■ **Exercise prompt**: Return, verbatim and in full, the records that follow, but not their pictures.
"""
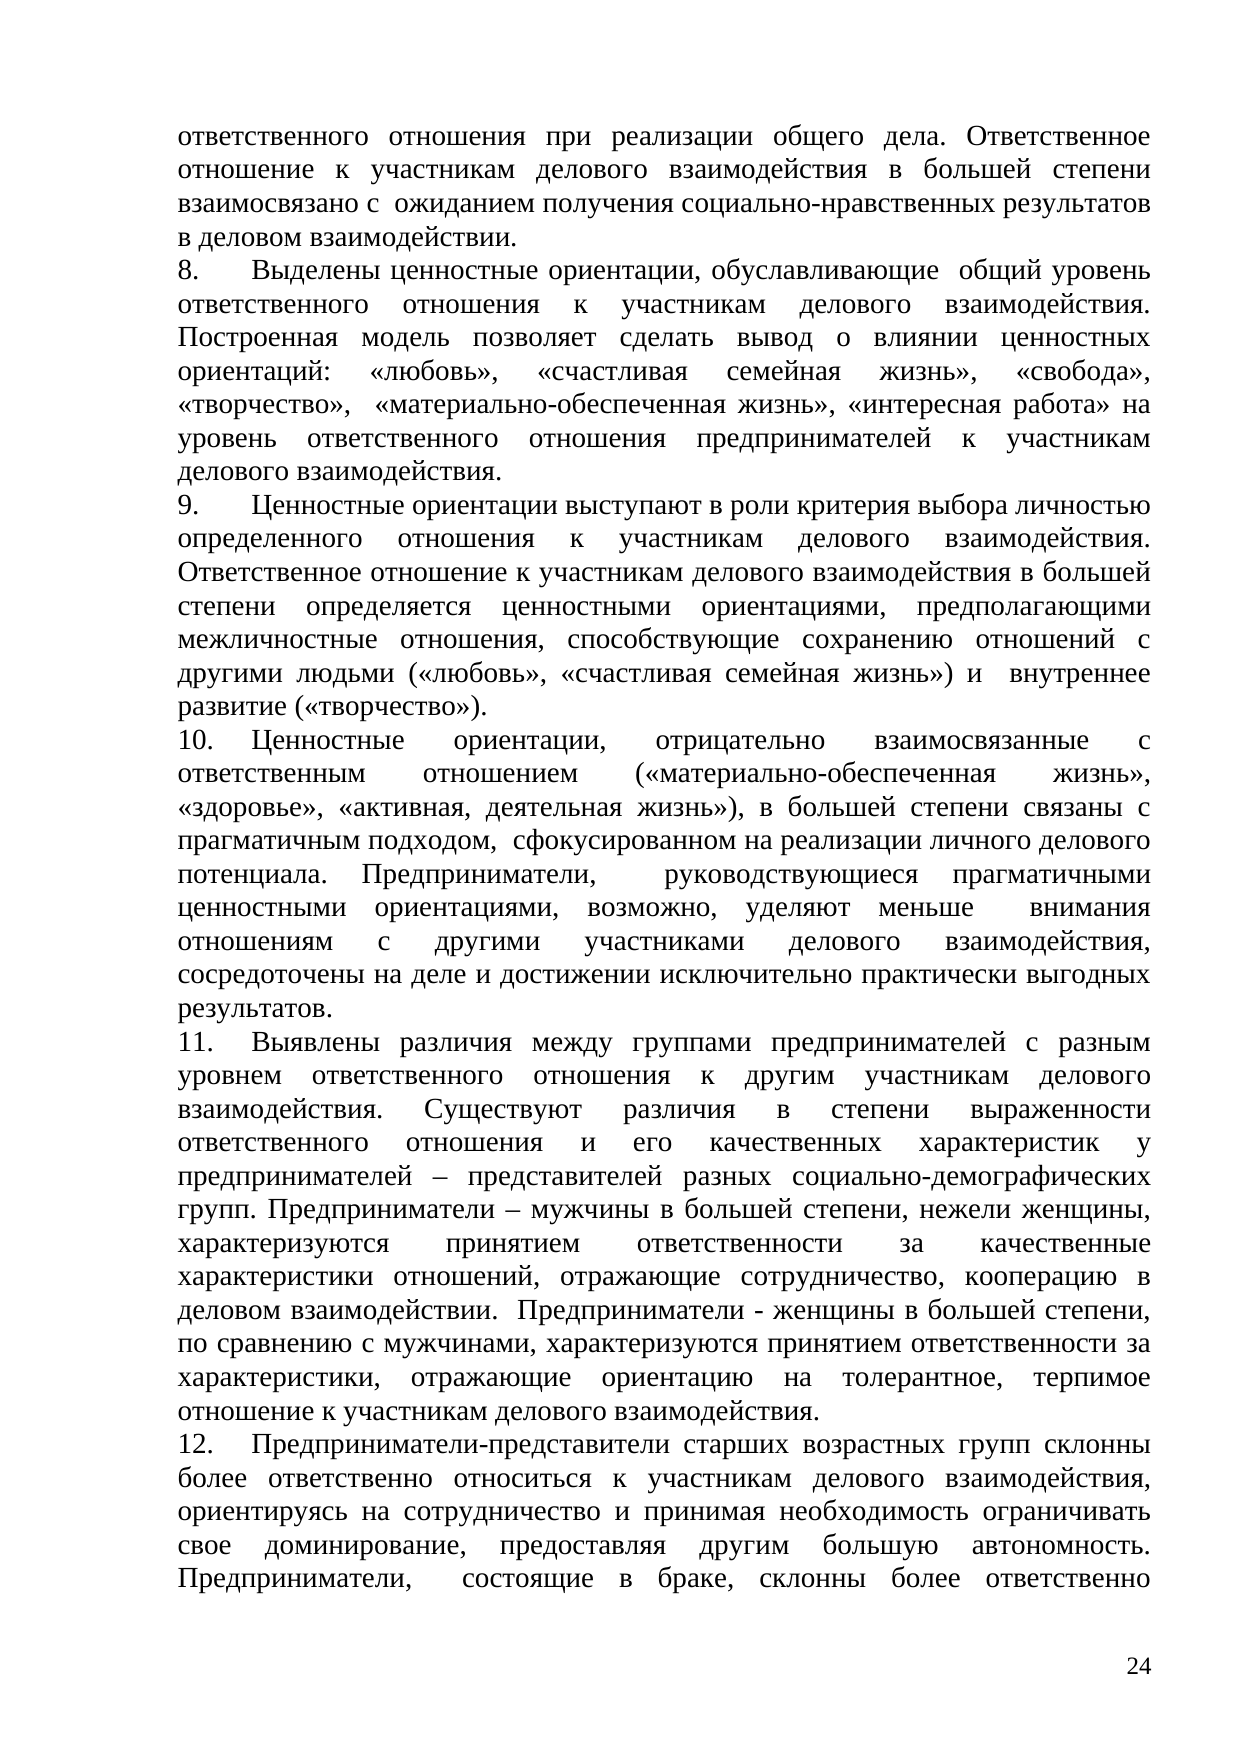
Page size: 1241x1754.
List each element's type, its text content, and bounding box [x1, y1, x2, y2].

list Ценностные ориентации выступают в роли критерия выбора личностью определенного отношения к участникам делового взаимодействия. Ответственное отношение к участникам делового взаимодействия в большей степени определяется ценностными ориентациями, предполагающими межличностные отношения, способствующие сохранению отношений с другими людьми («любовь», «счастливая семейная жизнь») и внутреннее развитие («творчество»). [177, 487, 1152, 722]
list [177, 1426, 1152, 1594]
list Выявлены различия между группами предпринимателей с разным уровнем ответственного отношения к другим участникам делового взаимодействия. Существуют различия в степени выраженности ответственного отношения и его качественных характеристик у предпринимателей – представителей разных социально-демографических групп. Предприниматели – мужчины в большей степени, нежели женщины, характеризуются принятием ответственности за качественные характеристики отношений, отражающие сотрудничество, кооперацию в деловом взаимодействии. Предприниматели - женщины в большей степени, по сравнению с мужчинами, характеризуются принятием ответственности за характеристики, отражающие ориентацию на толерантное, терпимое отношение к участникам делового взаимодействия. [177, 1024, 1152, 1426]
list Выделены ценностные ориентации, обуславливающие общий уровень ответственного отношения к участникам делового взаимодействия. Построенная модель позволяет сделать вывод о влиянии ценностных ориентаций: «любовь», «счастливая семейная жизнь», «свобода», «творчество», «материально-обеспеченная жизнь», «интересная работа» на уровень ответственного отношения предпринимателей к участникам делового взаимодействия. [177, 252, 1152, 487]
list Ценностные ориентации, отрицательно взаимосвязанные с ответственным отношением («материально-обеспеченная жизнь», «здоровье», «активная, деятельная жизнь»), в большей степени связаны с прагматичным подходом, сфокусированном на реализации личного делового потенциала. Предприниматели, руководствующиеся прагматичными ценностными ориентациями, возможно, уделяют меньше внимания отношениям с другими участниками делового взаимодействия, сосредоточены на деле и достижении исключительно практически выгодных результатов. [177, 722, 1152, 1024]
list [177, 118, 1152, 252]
"""
■ **Solution to the exercise**:
Page size: 1241x1754.
List each element's type, its text content, and bounding box [x1, y1, x2, y2].

list Ценностные ориентации выступают в роли критерия выбора личностью определенного отношения к участникам делового взаимодействия. Ответственное отношение к участникам делового взаимодействия в большей степени определяется ценностными ориентациями, предполагающими межличностные отношения, способствующие сохранению отношений с другими людьми («любовь», «счастливая семейная жизнь») и внутреннее развитие («творчество»). [177, 487, 1152, 722]
list [177, 1426, 1152, 1594]
list Выявлены различия между группами предпринимателей с разным уровнем ответственного отношения к другим участникам делового взаимодействия. Существуют различия в степени выраженности ответственного отношения и его качественных характеристик у предпринимателей – представителей разных социально-демографических групп. Предприниматели – мужчины в большей степени, нежели женщины, характеризуются принятием ответственности за качественные характеристики отношений, отражающие сотрудничество, кооперацию в деловом взаимодействии. Предприниматели - женщины в большей степени, по сравнению с мужчинами, характеризуются принятием ответственности за характеристики, отражающие ориентацию на толерантное, терпимое отношение к участникам делового взаимодействия. [177, 1024, 1152, 1426]
list Выделены ценностные ориентации, обуславливающие общий уровень ответственного отношения к участникам делового взаимодействия. Построенная модель позволяет сделать вывод о влиянии ценностных ориентаций: «любовь», «счастливая семейная жизнь», «свобода», «творчество», «материально-обеспеченная жизнь», «интересная работа» на уровень ответственного отношения предпринимателей к участникам делового взаимодействия. [177, 252, 1152, 487]
list Ценностные ориентации, отрицательно взаимосвязанные с ответственным отношением («материально-обеспеченная жизнь», «здоровье», «активная, деятельная жизнь»), в большей степени связаны с прагматичным подходом, сфокусированном на реализации личного делового потенциала. Предприниматели, руководствующиеся прагматичными ценностными ориентациями, возможно, уделяют меньше внимания отношениям с другими участниками делового взаимодействия, сосредоточены на деле и достижении исключительно практически выгодных результатов. [177, 722, 1152, 1024]
list [177, 118, 1152, 252]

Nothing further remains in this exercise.